Das waren noch Zeiten für die SPD, an die ich mich noch gerne erinnere. Im Wahlkampf wurde ich auf Infoständen vielfach von Rechten angepöbelt; vor allem erinnere ich mich an die vielen Schmutzkampagnen von eigenartigen Organisationen, die z.T. von früheren Nazis finanziert wurden.

Hierzu hatte der Schriftsteller Bernt Engelmann einige gute Tatsachenromane wie z.B. "Die Laufmasche" oder "Großes Bundesverdienstkreuz" verfasst. Bei der nochmaligen Lektüre haben die Personen zwar gewechselt, aber die Methoden wurden übernommen, wie u.a. jüngst die Blockade des Bürgergeldes.

Willy wählen

Ja diese polarisierende Kampagne damals ließ mich Sozialdemokrat/JuSo werden. Die Entspannungspolitik, die Sozialpolitik, die Bildungspolitik ..... das waren Themen auf die die SPD noch sozialdemokratische Antworten hatte. Das mit den Berufsverboten fand ich dann "weniger gut".
Die Debatte damals war hitzig, aber das brachte die Demokratie in diesem Lande vorwärts - das ist es was ich heute vermisse: die offene kontriverse Debatte ist leider durch diese Cancel Unkultur ersetzt.
Schade, daß der jetzige SPD Vorsitzende die Errungenschaften aus dieser Zeit nicht mehr so schätzen will.

Objektive Gründe für den Bundestagswahlsieg der SPD 1972

Die SPD hatte sich schon 1959 mit dem Godesberger Programm vom Marxismus losgesagt und gleichzeitig den Kirchen zugewandt.

Arbeitnehmer hatten 1972 auskömmliche Löhne oder Gehälter.

Die Arbeitslosigkeit betrug in der alten Bundesrepublik 1,1%, das waren ca. 264000 Personen bei einer Gesamtbevölkerung von ca. 60 Mio. Bürgern.
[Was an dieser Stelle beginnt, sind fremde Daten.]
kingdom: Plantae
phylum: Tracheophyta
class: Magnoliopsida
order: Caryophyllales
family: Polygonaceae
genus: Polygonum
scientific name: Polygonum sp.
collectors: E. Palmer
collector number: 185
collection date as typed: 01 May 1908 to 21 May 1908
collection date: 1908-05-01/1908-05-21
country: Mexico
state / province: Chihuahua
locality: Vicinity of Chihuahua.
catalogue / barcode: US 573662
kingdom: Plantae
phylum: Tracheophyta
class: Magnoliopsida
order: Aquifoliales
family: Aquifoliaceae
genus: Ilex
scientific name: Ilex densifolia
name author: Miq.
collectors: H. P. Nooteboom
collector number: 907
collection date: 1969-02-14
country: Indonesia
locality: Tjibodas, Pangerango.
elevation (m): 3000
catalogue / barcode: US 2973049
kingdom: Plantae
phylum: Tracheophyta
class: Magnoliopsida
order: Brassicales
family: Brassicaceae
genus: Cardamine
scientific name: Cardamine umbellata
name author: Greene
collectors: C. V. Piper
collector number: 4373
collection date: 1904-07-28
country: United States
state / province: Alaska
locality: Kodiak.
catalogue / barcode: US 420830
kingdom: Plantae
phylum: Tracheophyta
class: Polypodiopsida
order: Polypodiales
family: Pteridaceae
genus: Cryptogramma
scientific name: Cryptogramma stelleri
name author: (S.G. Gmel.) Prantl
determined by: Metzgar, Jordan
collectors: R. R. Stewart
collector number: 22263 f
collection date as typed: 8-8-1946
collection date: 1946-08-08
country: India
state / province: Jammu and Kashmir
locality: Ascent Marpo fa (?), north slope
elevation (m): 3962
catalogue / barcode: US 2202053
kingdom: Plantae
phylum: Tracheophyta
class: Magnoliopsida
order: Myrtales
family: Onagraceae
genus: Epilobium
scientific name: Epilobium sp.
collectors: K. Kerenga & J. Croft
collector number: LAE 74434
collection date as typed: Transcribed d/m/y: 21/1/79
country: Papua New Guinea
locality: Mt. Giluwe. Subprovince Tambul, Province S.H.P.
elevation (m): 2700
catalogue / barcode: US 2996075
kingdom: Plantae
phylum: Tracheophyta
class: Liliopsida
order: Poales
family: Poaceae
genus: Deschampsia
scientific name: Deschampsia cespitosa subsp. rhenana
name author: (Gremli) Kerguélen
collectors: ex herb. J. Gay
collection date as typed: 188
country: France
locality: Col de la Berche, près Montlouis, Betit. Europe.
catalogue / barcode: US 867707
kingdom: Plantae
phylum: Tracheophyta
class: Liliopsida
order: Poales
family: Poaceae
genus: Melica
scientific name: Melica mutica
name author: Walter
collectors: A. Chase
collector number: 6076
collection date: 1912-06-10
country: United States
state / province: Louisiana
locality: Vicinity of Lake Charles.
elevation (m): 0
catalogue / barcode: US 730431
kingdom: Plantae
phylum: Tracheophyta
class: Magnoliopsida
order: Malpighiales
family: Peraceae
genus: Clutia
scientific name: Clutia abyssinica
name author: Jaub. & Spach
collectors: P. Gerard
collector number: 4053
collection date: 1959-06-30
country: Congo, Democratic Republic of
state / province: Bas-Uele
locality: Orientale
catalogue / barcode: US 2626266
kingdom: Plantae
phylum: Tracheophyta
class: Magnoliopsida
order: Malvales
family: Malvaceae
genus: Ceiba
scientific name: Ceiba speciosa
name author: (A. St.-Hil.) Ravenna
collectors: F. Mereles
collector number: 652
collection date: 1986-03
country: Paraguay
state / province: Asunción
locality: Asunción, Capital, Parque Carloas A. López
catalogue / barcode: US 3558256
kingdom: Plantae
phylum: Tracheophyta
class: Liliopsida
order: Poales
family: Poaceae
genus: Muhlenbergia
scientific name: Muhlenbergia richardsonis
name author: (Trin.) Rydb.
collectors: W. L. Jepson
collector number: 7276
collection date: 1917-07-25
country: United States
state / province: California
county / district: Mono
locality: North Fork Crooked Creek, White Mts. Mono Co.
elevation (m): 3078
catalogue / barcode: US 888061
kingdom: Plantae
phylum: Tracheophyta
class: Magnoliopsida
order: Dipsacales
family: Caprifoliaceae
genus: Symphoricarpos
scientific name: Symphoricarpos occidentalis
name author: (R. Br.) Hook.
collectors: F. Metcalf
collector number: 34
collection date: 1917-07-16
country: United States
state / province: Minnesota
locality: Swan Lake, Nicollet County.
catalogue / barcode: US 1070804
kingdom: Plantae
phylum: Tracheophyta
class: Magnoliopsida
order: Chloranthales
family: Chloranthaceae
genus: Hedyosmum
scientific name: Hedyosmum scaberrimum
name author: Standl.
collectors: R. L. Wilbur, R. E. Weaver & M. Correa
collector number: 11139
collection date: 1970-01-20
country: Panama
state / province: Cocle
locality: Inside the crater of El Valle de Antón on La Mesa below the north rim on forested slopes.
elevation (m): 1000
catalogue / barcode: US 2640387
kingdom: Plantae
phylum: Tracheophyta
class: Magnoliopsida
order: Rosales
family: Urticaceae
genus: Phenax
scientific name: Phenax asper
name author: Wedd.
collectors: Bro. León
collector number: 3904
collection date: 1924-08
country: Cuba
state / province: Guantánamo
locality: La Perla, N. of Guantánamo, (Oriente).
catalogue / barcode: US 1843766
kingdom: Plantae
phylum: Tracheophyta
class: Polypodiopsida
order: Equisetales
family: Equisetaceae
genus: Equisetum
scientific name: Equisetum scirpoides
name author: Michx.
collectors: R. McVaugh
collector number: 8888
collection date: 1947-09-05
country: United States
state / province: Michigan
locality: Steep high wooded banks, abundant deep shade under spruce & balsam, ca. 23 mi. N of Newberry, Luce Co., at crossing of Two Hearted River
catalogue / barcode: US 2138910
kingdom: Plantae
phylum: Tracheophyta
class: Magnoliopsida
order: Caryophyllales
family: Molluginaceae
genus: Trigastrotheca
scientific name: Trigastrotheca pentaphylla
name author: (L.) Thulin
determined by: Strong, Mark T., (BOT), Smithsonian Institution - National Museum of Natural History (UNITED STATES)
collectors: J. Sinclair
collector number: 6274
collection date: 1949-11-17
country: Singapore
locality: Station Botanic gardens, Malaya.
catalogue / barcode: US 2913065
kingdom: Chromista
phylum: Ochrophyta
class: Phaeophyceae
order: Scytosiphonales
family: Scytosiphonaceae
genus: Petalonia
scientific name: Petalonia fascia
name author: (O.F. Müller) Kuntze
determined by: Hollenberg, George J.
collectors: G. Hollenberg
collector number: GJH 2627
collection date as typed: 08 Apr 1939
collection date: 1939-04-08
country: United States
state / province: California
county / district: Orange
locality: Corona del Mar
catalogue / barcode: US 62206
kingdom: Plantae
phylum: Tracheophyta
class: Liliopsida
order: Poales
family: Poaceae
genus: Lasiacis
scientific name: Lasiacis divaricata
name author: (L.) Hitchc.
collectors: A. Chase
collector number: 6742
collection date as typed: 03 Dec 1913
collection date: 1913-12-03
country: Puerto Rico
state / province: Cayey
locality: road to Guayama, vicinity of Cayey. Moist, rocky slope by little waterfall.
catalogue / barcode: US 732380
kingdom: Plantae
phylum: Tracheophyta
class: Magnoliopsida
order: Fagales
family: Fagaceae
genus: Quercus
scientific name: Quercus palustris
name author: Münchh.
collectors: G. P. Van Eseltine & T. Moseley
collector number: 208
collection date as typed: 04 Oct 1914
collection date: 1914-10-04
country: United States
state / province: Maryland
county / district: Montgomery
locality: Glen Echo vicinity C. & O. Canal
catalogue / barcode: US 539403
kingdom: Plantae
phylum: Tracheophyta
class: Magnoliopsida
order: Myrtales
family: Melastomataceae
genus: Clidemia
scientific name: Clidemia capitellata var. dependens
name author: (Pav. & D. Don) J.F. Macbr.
Es gab noch keinen übermässigen Zuzug von Bürgern aus Nicht-EWG-Staaten in die deutschen Sozialsysteme.

Willy Brandt hatte 1972 für den Wahlkampf junge, gut ausgebildete Personen an seiner Seite, wie bspw. den 1938 geboren Volkswirt Albrecht Müller.

Willy Brandt

Das Misstrauensvotum bewegte mich im April 1972 zum Eintritt in die SPD, nachdem ich bereits ein Jahr Mitglied der Juso-Hochschulgruppe in Saarbrücken war.

Diese war dann natürlich aktiv am Bundestagswahlkampf beteiligt und feierte entsprechend den Wahlsieg, wir sandten gleich ein Glückwunschtelegramm nach Bonn.